For months, they’ve been refurbishing Pearl Alley, which runs between, and parallel to, Broad Street and Gay Street in downtown Columbus. The goal is to spiff it up for the farmers’ market and other events that often are held there. The alley has been pretty torn up as they’ve put in new light fixtures and probably made some less visible modifications, but it looks like they’re finally done — with work capped by this new sign at the Third Street entrance to the alley that I noticed for the first time on my walk home tonight.
It’s kind of a weird sign, but at least it’s got some symbolism going for it. The hand is extending what appears to be a giant pearl — get it? — and the tattoo on the bicep of the arm reads “Lynn,” which just happens to be the name of the alley that intersects Pearl Alley halfway between High Street and Third Street. Pretty clever!
The Pearl Alley project was a pain for those of us working in the neighborhood, but I’m glad they did it. Pearl Alley is used frequently, and if you want to encourage people to come downtown and even move downtown, nice urban spaces have to be part of the attraction. The Pearl Alley project has been another step in the process.
I was walking down Parsons Avenue this morning, heading toward the Ace Hardware store, when I noticed this sign. It is a memorable one, with a seriously creepy element to it, too. No one wants to look at a disembodied hand, really — but It harkens back to the ’60s, when many signs featured folk art elements that sought to make the business memorable. In those days it wasn’t unusual to see fiberglass cowboys, spinning globes, and neon martini glasses as you drove down Main Street.
Of course, the sign reminded me of Thing from The Addams Family.

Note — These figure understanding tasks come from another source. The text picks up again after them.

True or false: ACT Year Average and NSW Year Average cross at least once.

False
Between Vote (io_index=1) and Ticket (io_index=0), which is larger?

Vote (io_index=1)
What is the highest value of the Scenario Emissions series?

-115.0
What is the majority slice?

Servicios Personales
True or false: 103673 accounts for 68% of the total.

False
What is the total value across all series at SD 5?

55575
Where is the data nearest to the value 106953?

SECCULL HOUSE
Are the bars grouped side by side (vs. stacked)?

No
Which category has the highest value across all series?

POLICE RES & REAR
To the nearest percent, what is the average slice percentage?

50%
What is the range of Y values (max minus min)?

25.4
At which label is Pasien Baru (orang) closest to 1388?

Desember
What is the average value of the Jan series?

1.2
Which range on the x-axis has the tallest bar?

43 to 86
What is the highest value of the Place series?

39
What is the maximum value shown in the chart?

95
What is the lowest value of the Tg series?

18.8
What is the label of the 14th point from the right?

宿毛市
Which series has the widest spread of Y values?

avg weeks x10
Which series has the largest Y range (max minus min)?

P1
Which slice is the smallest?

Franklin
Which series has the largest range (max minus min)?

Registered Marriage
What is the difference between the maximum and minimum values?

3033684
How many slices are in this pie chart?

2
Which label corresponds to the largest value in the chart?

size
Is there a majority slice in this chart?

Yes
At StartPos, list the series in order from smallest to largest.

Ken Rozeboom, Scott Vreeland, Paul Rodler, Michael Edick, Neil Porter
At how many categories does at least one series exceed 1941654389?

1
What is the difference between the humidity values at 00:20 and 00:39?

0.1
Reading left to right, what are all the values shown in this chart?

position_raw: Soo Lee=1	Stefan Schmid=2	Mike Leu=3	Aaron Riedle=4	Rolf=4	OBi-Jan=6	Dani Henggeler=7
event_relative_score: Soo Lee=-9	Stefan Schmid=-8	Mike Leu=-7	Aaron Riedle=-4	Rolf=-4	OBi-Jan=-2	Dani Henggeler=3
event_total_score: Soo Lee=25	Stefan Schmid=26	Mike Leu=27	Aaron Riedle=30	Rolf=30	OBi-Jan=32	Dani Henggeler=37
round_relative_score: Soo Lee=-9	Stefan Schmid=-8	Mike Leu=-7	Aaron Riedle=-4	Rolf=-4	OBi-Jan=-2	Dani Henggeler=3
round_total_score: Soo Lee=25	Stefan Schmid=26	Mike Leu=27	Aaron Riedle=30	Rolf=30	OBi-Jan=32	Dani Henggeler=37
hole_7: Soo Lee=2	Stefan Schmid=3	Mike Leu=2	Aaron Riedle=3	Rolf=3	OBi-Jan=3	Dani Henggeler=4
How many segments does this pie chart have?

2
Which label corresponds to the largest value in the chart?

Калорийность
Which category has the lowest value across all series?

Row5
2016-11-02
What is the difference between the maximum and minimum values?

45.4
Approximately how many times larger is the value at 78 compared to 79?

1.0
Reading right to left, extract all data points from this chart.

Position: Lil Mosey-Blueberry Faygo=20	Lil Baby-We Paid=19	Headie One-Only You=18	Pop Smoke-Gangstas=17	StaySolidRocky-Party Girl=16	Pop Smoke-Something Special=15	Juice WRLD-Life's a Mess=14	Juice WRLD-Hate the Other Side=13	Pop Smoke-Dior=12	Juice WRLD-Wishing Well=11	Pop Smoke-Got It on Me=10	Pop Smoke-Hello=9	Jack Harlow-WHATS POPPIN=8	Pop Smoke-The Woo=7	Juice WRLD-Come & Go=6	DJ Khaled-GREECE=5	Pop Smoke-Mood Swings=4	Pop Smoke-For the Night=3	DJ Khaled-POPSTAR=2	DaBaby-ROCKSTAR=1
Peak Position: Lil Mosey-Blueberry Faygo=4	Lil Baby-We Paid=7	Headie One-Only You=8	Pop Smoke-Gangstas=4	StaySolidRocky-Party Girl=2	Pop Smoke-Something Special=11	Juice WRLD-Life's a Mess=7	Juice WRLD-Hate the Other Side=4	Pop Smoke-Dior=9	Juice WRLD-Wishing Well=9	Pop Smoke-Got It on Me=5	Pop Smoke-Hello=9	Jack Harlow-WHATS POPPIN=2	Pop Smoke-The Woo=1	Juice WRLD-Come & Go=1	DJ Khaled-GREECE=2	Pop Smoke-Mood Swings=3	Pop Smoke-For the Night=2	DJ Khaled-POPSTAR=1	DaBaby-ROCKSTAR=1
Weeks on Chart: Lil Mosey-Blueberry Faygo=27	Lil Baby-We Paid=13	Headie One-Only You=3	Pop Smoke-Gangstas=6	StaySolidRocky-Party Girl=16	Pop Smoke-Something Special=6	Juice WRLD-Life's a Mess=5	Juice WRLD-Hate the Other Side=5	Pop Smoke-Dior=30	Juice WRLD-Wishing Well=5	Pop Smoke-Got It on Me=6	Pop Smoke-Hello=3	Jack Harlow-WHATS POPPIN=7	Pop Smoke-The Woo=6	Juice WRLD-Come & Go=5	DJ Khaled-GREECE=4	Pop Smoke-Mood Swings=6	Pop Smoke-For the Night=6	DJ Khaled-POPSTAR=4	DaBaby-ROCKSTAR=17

As I took the picture I half expected Lurch to show up and intone, in that impossibly deep bass voice: “You rang?”
This sign appeared in downtown Columbus a few days ago. At first I thought it was there for the Columbus Marathon, but it’s been saying “Blah Blah Blah” for days now — and, as the photo above shows, it’s positioned with the Ohio Statehouse in the background.
Could the sign be a political statement? Hmmm . . . I wonder.
Montana is bear country, with a hardy population of grizzlies and black bears roaming through the wilderness. Signs at trail heads remind you of the risk that you might encounter a bear. The risk was made manifest a few days before we arrived, when an experienced outdoorsman on a mountain bike literally ran headlong into a grizzly after turning a corner on a trail and was fatally mauled.
We don’t want to mess with bears, so we’ve stayed on the popular trails, tried to make a lot of noise to warn the bears away, and kept our eyes open. So far, we’ve had two bear sightings, but no direct interaction — fortunately.
Every morning I walk past the Columbus Dispatch building on Third, and every night I see it again as I walk home from work. I like the news crawl, which gives me a taste of the latest developments in the world, but I especially like the neon sign that sits atop the building. It’s old school, with its delicate steel girder support structure and olde English script, and it’s been there, I think, since I first came to Columbus in 1971. Along with the Statehouse, the Ohio Theater and the LeVeque tower, it’s one of the few unchanged staples of the downtown area.
Recently I was on the Otterbein University campus and had reason to visit the facilities, where I was struck by this sign posted on the mirror. It made me wonder: What kind of kids are going to Otterbein these days that they would come into the bathroom needing to wash off scum? I’m all in favor of rhyming, but it’s not exactly the kind of message that makes you want to sit on, or otherwise touch, any surfaces on the Otterbein campus.